## [Excerpt to read]
----
How to understand this form (something) (param);

[john_woo]

Hi,

I've read/used JavaScript for more that 2 years, but still don't
understand the following:

(function($) {
//when the DOM is ready...
window.addEvent('..,function() {

/* ALL JAVASCRIPT WILL BE IN HERE */

});
})(document.id);

Can any one tell:
1. any document explain this () () format;
2. what do the first and second () mean;
3. what does $ represent;
4. Does the inner statement like "window.addEvent..." work globally;
5. How to call its inner function from outside;
6. What's the advantage declare like this ()(), can this prevent
memory leak?

 

[Gabriel Gilini]

Hi,

I've read/used JavaScript for more that 2 years, but still don't
understand the following:

(function($) {
//when the DOM is ready...
window.addEvent('..,function() {

This line throws a SyntaxError.
http://jibbering.com/faq/#posting read "Posting Code."

/* ALL JAVASCRIPT WILL BE IN HERE */

});
})(document.id);

Can any one tell:
1. any document explain this () () format;

This is a FunctionExpression. You can see its formal definition in the
language specification[1], and kangax has a nice article on named
function expressions which explains the differences from
FunctionDeclaration and FunctionExpression[2].

2. what do the first and second () mean;

The first pair of parenthesis acts as grouping operators, and is
optional. The second one contains the arguments that will be passed to
the expression.

3. what does $ represent;

`document.id', whatever that property contains.
----
## [Task instructions]
a: According to the reply in the JavaScript thread, what does the second pair of parentheses contain?
b: Retype the part of the JavaScript thread that opens with the words containing "This is a FunctionExpression." and closes with "the expression.".
The entries that come next are separate material and are unrelated to the thread on JavaScript function expressions.
----
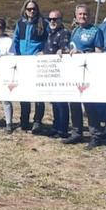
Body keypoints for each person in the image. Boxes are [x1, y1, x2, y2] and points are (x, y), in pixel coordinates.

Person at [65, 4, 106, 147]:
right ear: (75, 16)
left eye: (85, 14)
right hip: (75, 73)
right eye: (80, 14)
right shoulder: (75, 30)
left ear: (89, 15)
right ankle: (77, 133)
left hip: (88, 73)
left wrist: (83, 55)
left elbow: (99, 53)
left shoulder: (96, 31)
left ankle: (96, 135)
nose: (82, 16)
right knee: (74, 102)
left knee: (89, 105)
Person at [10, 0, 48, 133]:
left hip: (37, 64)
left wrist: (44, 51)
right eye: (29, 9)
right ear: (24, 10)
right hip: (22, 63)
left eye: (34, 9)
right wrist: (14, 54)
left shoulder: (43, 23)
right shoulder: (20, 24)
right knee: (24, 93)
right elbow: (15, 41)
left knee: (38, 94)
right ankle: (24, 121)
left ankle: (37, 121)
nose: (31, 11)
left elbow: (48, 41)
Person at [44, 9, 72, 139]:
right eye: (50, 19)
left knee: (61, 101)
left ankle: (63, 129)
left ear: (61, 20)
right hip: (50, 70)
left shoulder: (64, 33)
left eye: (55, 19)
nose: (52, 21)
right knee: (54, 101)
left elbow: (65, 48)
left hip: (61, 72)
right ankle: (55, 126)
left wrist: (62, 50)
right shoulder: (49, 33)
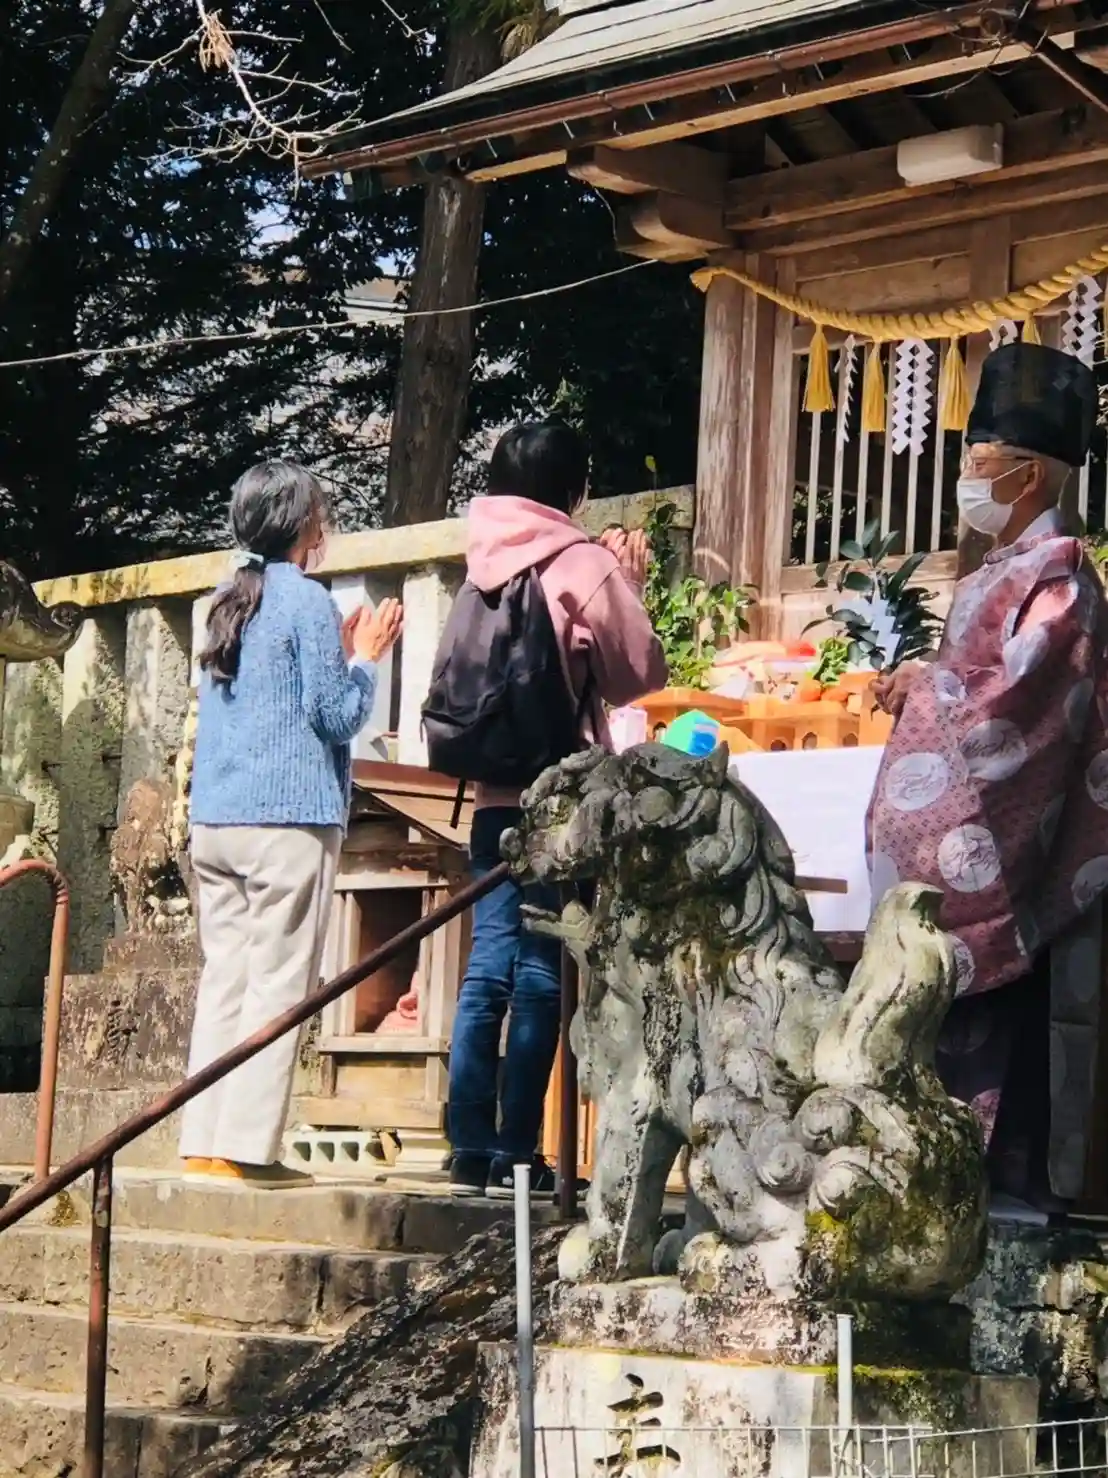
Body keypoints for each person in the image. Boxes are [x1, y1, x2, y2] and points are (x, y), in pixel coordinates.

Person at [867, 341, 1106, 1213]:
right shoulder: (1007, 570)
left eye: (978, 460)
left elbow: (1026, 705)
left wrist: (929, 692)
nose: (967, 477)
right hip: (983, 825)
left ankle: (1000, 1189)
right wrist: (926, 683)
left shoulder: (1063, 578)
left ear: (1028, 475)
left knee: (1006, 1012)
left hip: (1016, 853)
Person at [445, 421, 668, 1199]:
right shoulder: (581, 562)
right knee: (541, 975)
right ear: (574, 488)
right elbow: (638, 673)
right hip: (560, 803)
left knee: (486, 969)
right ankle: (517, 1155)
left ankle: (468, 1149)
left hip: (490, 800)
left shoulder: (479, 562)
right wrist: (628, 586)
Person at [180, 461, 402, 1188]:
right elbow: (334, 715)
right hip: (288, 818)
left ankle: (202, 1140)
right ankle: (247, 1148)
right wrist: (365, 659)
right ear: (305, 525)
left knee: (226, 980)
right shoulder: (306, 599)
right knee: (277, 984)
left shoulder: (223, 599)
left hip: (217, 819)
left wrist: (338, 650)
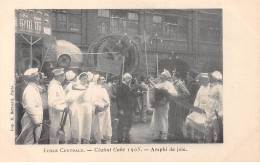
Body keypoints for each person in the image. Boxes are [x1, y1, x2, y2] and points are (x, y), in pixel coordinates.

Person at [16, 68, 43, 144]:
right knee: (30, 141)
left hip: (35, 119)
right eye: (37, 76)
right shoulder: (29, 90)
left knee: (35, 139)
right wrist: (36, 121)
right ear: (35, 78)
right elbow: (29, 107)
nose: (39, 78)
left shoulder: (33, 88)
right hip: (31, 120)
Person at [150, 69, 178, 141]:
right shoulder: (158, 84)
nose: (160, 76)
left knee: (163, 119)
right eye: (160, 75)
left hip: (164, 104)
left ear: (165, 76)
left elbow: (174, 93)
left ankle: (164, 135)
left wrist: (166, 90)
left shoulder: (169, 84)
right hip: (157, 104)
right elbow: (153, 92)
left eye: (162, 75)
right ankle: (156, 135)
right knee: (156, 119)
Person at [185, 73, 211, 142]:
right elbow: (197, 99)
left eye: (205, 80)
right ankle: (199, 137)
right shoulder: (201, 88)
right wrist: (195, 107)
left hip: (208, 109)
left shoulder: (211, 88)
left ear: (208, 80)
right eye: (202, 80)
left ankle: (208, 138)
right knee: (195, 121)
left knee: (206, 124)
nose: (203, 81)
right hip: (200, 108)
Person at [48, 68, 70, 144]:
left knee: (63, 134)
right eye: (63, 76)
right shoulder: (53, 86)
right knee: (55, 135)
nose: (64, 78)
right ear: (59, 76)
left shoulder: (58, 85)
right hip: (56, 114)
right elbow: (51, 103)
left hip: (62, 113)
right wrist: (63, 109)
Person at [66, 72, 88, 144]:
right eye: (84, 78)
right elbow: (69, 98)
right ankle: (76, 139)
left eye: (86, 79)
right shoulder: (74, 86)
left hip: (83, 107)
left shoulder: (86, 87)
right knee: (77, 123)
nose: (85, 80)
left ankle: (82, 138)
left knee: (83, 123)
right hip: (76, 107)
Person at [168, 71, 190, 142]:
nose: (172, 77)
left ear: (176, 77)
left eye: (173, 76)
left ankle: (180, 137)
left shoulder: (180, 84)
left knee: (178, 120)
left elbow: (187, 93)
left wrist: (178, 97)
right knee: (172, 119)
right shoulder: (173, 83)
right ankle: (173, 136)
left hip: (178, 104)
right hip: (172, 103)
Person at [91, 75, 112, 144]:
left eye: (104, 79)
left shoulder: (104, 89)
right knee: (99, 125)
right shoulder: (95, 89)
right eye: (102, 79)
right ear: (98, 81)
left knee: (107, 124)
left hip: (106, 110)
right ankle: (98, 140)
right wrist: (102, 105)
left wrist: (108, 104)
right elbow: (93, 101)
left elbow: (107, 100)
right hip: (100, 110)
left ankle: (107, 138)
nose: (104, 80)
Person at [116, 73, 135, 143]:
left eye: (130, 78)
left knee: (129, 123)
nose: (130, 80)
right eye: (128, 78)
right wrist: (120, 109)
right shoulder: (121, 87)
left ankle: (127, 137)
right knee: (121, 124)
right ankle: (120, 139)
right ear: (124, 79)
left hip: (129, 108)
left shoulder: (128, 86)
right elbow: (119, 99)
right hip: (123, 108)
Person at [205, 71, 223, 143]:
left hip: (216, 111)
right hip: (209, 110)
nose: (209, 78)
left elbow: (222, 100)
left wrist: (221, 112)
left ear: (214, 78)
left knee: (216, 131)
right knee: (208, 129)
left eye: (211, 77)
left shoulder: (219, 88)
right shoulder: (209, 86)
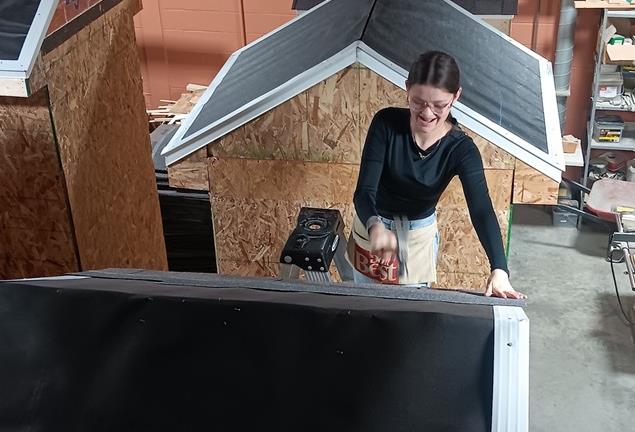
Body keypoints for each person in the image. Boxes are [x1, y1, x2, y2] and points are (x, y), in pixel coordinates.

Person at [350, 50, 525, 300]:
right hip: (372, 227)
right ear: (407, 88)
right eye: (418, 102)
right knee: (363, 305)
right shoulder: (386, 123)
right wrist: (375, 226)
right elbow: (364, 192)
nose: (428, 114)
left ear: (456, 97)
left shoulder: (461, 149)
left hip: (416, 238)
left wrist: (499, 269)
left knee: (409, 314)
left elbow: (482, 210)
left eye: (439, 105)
----
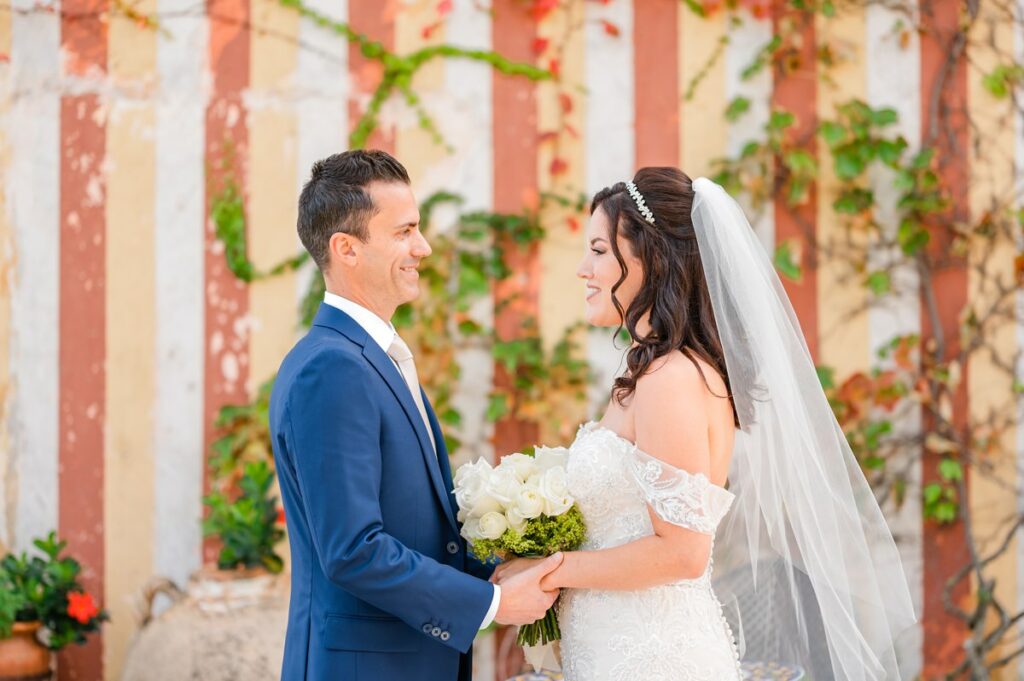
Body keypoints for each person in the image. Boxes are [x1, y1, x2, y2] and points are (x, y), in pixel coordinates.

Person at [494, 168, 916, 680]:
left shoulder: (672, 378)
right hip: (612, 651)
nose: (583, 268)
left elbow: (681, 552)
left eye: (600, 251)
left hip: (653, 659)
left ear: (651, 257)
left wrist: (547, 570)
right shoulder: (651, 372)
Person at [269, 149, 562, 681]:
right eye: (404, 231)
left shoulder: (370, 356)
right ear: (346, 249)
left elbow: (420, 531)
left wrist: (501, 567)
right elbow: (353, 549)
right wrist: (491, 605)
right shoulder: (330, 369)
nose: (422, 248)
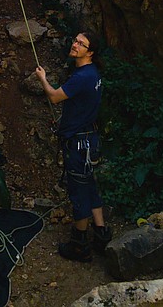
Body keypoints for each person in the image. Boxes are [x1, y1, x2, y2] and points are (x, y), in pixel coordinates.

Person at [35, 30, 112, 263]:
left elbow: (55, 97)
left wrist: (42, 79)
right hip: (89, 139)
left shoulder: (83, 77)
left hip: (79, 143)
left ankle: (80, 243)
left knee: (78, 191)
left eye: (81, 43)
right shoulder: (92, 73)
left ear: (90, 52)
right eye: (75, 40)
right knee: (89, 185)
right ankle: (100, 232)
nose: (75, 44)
----
## [Task-by-task outputs]
a: It contains the arguments that will be passed to the expression.

b:
This is a FunctionExpression. You can see its formal definition in the
language specification[1], and kangax has a nice article on named
function expressions which explains the differences from
FunctionDeclaration and FunctionExpression[2].

2. what do the first and second () mean;

The first pair of parenthesis acts as grouping operators, and is
optional. The second one contains the arguments that will be passed to
the expression.